> **Activity**: Return, from the material below, each line in which "Traité" occurs.

> **Input records**:
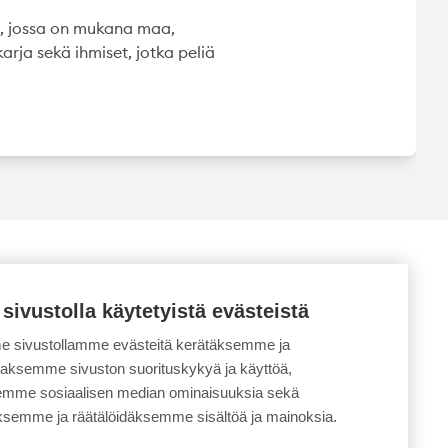
ä, jossa on mukana maa,
arja sekä ihmiset, jotka peliä
 sivustolla käytetyistä evästeistä
 sivustollamme evästeitä kerätäksemme ja
daksemme sivuston suorituskykyä ja käyttöä,
semme sosiaalisen median ominaisuuksia sekä
ksemme ja räätälöidäksemme sisältöä ja mainoksia.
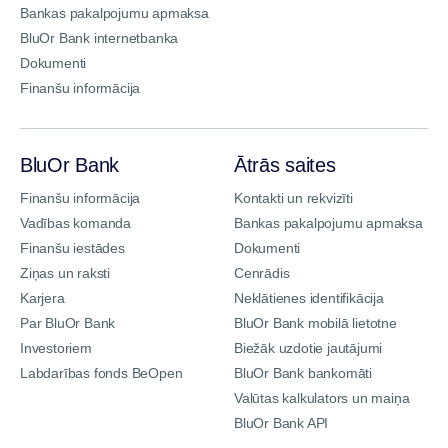
Bankas pakalpojumu apmaksa
BluOr Bank internetbanka
Dokumenti
Finanšu informācija
BluOr Bank
Ātrās saites
Finanšu informācija
Kontakti un rekvizīti
Vadības komanda
Bankas pakalpojumu apmaksa
Finanšu iestādes
Dokumenti
Ziņas un raksti
Cenrādis
Karjera
Neklātienes identifikācija
Par BluOr Bank
BluOr Bank mobilā lietotne
Investoriem
Biežāk uzdotie jautājumi
Labdarības fonds BeOpen
BluOr Bank bankomāti
Valūtas kalkulators un maiņa
BluOr Bank API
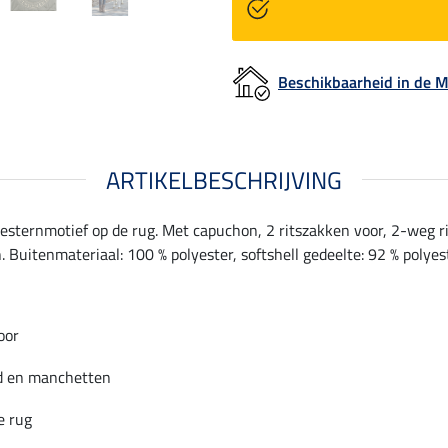
Beschikbaarheid in de
ARTIKELBESCHRIJVING
esternmotief op de rug. Met capuchon, 2 ritszakken voor, 2-weg ri
 Buitenmateriaal: 100 % polyester, softshell gedeelte: 92 % polyest
oor
nd en manchetten
e rug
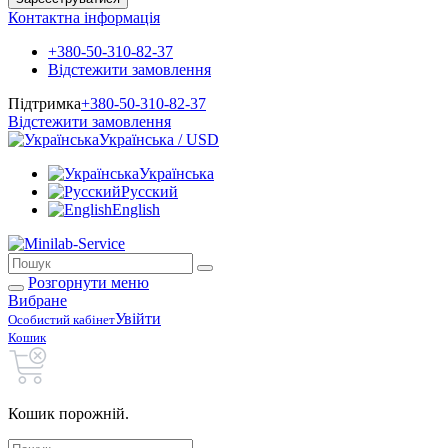
Контактна інформація
+380-50-310-82-37
Відстежити замовлення
Підтримка
+380-50-310-82-37
Відстежити замовлення
Українська / USD
Українська
Русский
English
Розгорнути меню
Вибране
Увійти
Особистий кабінет
Кошик
Кошик порожній.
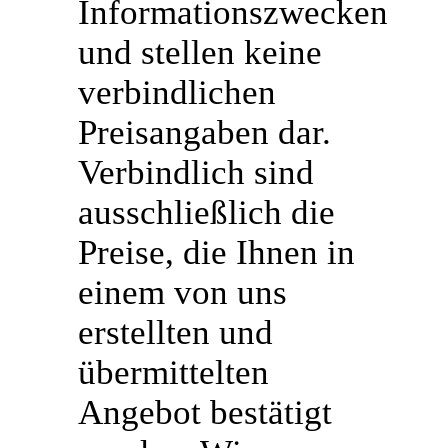
Informationszwecken
und stellen keine
verbindlichen
Preisangaben dar.
Verbindlich sind
ausschließlich die
Preise, die Ihnen in
einem von uns
erstellten und
übermittelten
Angebot bestätigt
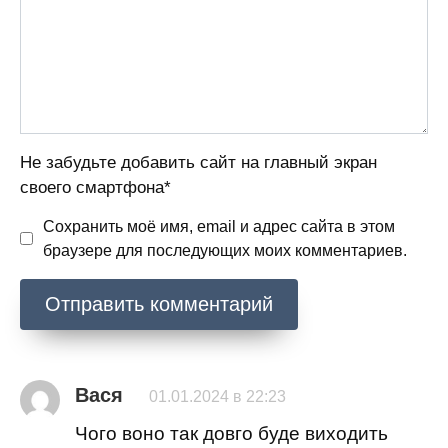
Не забудьте добавить сайт на главный экран
своего смартфона*
Сохранить моё имя, email и адрес сайта в этом
браузере для последующих моих комментариев.
Вася
01.01.2024 в 22:23
Чого воно так довго буде виходить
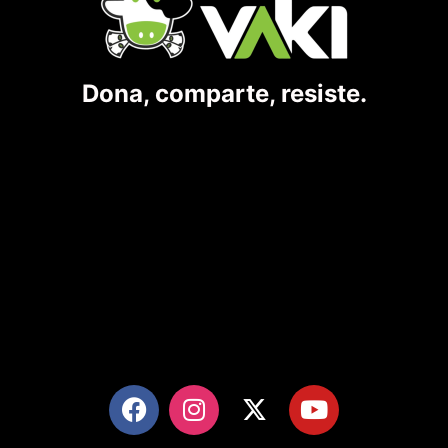
Dona, comparte, resiste.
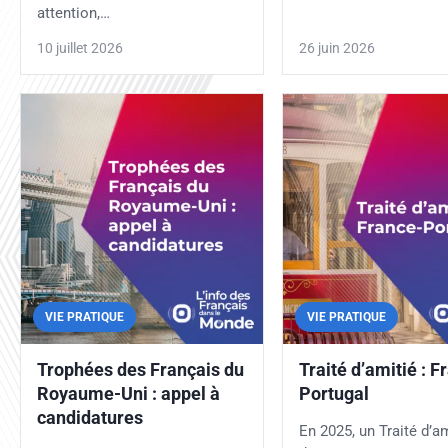
attention,…
10 juillet 2026
26 juin 2026
VIE PRATIQUE
VIE PRATIQUE
Trophées des Français du
Traité d’amitié : F
Royaume-Uni : appel à
Portugal
candidatures
En 2025, un Traité d’am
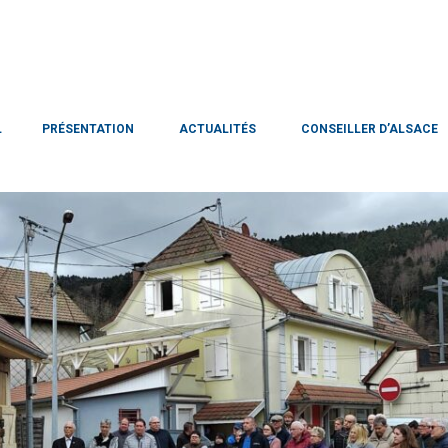
L
PRÉSENTATION
ACTUALITÉS
CONSEILLER D’ALSACE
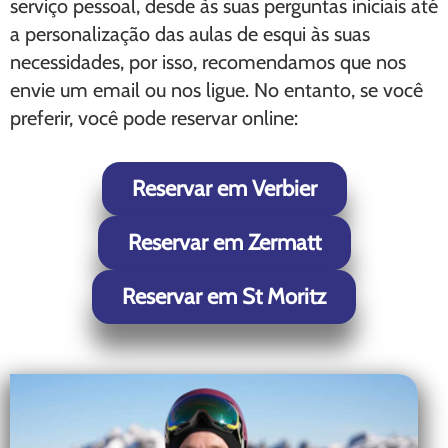
serviço pessoal, desde às suas perguntas iniciais até
a personalização das aulas de esqui às suas
necessidades, por isso, recomendamos que nos
envie um email ou nos ligue. No entanto, se você
preferir, você pode reservar online:
Reservar em Verbier
Reservar em Zermatt
Reservar em St Moritz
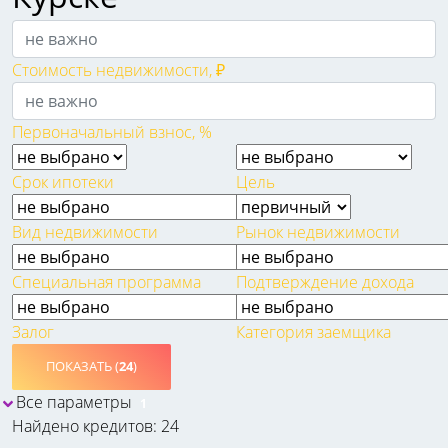
Стоимость недвижимости, ₽
Первоначальный взнос, %
Срок ипотеки
Цель
Вид недвижимости
Рынок недвижимости
Специальная программа
Подтверждение дохода
Залог
Категория заемщика
ПОКАЗАТЬ (
24
)
Все параметры
1
Найдено кредитов: 24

> **Finished exercise**:
Traité d’amitié : F
En 2025, un Traité d’am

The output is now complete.